HOW TO COMPLETE THIS TASK:
When you retype the data, keep every line exactly as it appears.

================

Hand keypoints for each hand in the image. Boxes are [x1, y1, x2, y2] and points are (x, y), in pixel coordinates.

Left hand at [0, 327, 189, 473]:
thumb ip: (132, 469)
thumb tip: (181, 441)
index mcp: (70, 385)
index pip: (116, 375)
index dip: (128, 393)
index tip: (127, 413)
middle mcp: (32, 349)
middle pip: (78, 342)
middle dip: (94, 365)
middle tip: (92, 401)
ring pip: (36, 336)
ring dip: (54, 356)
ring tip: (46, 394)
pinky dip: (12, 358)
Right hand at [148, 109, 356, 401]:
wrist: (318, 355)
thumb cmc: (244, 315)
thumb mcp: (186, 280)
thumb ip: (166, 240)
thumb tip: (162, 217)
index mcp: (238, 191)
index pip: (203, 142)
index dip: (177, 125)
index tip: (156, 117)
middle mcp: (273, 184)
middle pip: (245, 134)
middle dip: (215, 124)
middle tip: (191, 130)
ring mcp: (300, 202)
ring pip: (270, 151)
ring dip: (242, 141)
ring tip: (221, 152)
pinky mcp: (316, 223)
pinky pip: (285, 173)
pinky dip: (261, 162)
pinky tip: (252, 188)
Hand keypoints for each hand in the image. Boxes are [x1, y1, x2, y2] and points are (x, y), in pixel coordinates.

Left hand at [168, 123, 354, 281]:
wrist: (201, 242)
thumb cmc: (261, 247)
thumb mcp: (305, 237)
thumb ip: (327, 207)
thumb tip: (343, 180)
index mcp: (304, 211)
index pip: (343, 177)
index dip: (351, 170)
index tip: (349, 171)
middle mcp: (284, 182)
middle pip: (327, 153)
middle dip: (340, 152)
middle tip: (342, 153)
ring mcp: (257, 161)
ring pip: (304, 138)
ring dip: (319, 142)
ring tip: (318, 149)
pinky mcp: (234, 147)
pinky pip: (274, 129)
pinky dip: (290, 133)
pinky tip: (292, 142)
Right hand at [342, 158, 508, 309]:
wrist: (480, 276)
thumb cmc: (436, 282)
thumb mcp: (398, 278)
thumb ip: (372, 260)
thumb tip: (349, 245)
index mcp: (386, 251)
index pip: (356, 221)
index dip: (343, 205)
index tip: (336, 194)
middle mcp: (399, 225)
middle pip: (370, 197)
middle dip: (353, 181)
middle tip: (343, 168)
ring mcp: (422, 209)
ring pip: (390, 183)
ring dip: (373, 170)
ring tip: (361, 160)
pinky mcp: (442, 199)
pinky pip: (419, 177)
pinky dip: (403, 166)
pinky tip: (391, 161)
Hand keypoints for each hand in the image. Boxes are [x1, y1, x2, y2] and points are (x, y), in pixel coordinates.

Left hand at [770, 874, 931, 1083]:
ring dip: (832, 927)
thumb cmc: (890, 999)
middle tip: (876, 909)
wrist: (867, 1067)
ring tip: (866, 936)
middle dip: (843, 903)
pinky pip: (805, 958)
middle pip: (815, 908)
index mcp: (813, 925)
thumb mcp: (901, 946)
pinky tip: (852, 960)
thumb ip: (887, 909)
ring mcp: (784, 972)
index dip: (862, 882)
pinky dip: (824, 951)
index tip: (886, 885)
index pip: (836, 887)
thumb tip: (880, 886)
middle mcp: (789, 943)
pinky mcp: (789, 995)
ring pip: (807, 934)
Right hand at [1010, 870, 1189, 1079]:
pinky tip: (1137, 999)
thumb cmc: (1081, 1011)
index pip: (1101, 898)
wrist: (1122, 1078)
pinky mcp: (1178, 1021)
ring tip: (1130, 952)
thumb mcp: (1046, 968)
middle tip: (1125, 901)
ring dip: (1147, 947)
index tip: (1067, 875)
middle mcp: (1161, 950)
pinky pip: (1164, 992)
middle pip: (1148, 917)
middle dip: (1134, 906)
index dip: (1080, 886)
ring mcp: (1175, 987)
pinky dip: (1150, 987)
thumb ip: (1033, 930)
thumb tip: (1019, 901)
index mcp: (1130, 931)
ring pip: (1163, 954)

================

RESULT:
Hand keypoints for each hand in the image. Boxes are [x1, y1, x2, y2] and points are (x, y), in pixel coordinates.

Left hand at [0, 327, 189, 473]:
thumb ip: (132, 469)
thumb tip: (181, 441)
index mcp: (70, 385)
index pip: (116, 375)
index dip: (128, 393)
index tip: (127, 413)
middle mcp: (32, 349)
middle pip: (78, 342)
middle dip: (94, 365)
middle tip: (92, 401)
ring pip: (36, 336)
ring dip: (54, 356)
ring tip: (46, 394)
pinky dip: (12, 358)
Right hand at [148, 109, 356, 401]:
wrist: (318, 355)
thumb cmc: (244, 315)
thumb mcp: (186, 280)
thumb ip: (166, 240)
thumb tip: (162, 217)
index mcp: (238, 191)
index pip: (203, 142)
index dip: (177, 125)
index tip: (156, 117)
middle mcp: (273, 184)
middle pip: (245, 134)
middle dip: (215, 124)
middle tip: (191, 130)
ring mcp: (300, 202)
ring pip: (270, 151)
ring dip: (242, 141)
ring tip: (221, 152)
pinky mcp: (316, 223)
pinky pip: (285, 173)
pinky dip: (261, 162)
pinky tip: (252, 188)
Hand keypoints for each hand in the image. Boxes are [x1, y1, x2, y2] and points are (x, y), in pixel coordinates.

Left hand at [168, 123, 354, 281]:
wrist: (201, 242)
thumb cmc: (261, 247)
thumb mcp: (305, 237)
thumb ip: (327, 207)
thumb tip: (343, 180)
index mcp: (304, 211)
index pip: (343, 177)
index dip: (351, 170)
index tip: (349, 171)
middle mcp: (284, 182)
middle pip: (327, 153)
middle dip: (340, 152)
middle tip: (342, 153)
ring mcp: (257, 161)
ring pip: (304, 138)
ring dip: (319, 142)
ring tip: (318, 149)
pinky mcp: (234, 147)
pinky pip: (274, 129)
pinky dip: (290, 133)
pinky tip: (292, 142)
Right hand at [342, 158, 508, 309]:
wrist: (480, 276)
thumb cmc: (436, 282)
thumb mcp: (398, 278)
thumb ip: (372, 260)
thumb tip: (349, 245)
index mcp: (386, 251)
index pip: (356, 221)
index dip: (343, 205)
index tip: (336, 194)
middle mcp: (399, 225)
middle pip: (370, 197)
middle dip: (353, 181)
middle tip: (343, 168)
ring mcp: (422, 209)
ring pip: (390, 183)
ring dip: (373, 170)
ring tip: (361, 160)
pinky mcp: (442, 199)
pinky pip: (419, 177)
pinky dip: (403, 166)
pinky tip: (391, 161)
Hand keypoints for each hand in the image. Boxes are [x1, y1, x2, y2] and points are (x, y), in pixel coordinates.

Left hand at [770, 874, 931, 1083]:
ring dip: (832, 927)
thumb cmc: (890, 999)
middle tip: (876, 909)
wrist: (867, 1067)
ring tip: (866, 936)
middle dip: (843, 903)
pinky pip: (805, 958)
middle pip: (815, 908)
index mcp: (813, 925)
thumb mcp: (901, 946)
pinky tip: (852, 960)
thumb ip: (887, 909)
ring mcp: (784, 972)
index dip: (862, 882)
pinky dip: (824, 951)
index tip: (886, 885)
index pip: (836, 887)
thumb tip: (880, 886)
middle mcp: (789, 943)
pinky mcp: (789, 995)
ring pip: (807, 934)
Right hand at [1010, 870, 1189, 1079]:
pinky tip: (1137, 999)
thumb cmc: (1081, 1011)
index pip: (1101, 898)
wrist: (1122, 1078)
pinky mcp: (1178, 1021)
ring tip: (1130, 952)
thumb mcp: (1046, 968)
middle tip: (1125, 901)
ring dip: (1147, 947)
index tip: (1067, 875)
middle mcp: (1161, 950)
pinky pip: (1164, 992)
middle pip: (1148, 917)
middle dip: (1134, 906)
index dip: (1080, 886)
ring mcp: (1175, 987)
pinky dip: (1150, 987)
thumb ip: (1033, 930)
thumb tip: (1019, 901)
index mcp: (1130, 931)
ring pip: (1163, 954)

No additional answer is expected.